HUB, in the Motion to Dismiss, argues that Wells appealed the bankruptcy court's order granting relief from the automatic stay to this court without first obtaining a stay of the bankruptcy court's order under Bankruptcy Rule 8005. As a result, HUB repossessed the Harwick and sold it at a public auction on October 26, 2005. Therefore, according to HUB, since the subject matter of the order that Wells appealed to this court is now sold, this appeal is moot. See In re Lake Placid Co., 78 B.R. 131 (W.D. Va. 1987) (appeal from order to sell debtor's assets moot where debtor failed to secure stay pending appeal and assets were sold). I disagree.
As stated above, from review of Wells's brief, it appears that Wells is not challenging the relief from the stay to allow the sale of the Harwick, but rather is challenging the disbursement of the funds received from the sale. Therefore, HUB's Motion to Dismiss should be denied. To dismiss a bankruptcy appeal as moot, the court must find that circumstances have so changed during the pendency of the appeal that no effectual relief can be granted. See AFL-CIO v. Hotel Circle, Inc., 419 F. Supp. 778 (S.D. Cal. 1976). Since the court cannot determine as a matter of law, at this stage, that no effectual relief can be granted in this case, I find that dismissal on this ground would be inappropriate at this time.
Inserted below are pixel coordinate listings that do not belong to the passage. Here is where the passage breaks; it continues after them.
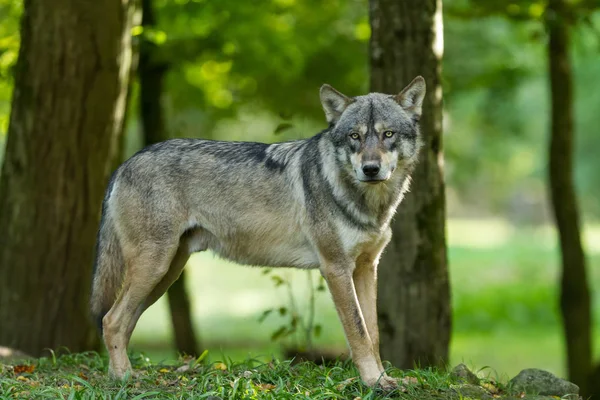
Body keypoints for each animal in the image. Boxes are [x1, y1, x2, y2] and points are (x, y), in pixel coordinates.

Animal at [89, 75, 426, 388]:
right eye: (355, 136)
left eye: (388, 134)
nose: (370, 169)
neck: (370, 205)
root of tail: (124, 164)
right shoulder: (335, 268)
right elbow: (358, 331)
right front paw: (372, 383)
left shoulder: (366, 268)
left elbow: (373, 333)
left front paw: (383, 378)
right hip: (154, 268)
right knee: (111, 320)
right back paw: (123, 379)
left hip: (165, 275)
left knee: (122, 322)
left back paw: (127, 375)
PROPOSED FINDINGS OF FACT AND CONCLUSIONS OF LAW
As supplemented by the above summary and analysis, the undersigned now submits the following formal findings, conclusions and recommendations:
1. The court cannot find as a matter of law that no effectual relief can be granted on this appeal; and
2. The appeal is not moot.
RECOMMENDED DISPOSITION
Based on the above-stated reasons, I recommend that the court deny the Motion to Dismiss. (Docket Item No. 8.)
Notice to Parties
Notice is hereby given to the parties of the provisions of 28 U.S.C § 636(b)(1)(C):
Within ten days after being served with a copy [of this Report and Recommendation], any party may serve and file written objections to such proposed findings and recommendations as provided by rules of court. A judge shall make a de novo determination of those portions of the report or specified proposed findings or recommendations made by the magistrate judge. The judge may also receive further evidence to recommit the matter to the magistrate judge with instructions.
Failure to file written objections to these proposed findings and recommendations within 10 days could waive appellate review. At the conclusion of the 10-day period, the Clerk is directed to transmit the record in this matter to the Honorable Glen M. Williams, Senior United States District Judge.
The Clerk is directed to send copies of this Report and Recommendation to all counsel of record.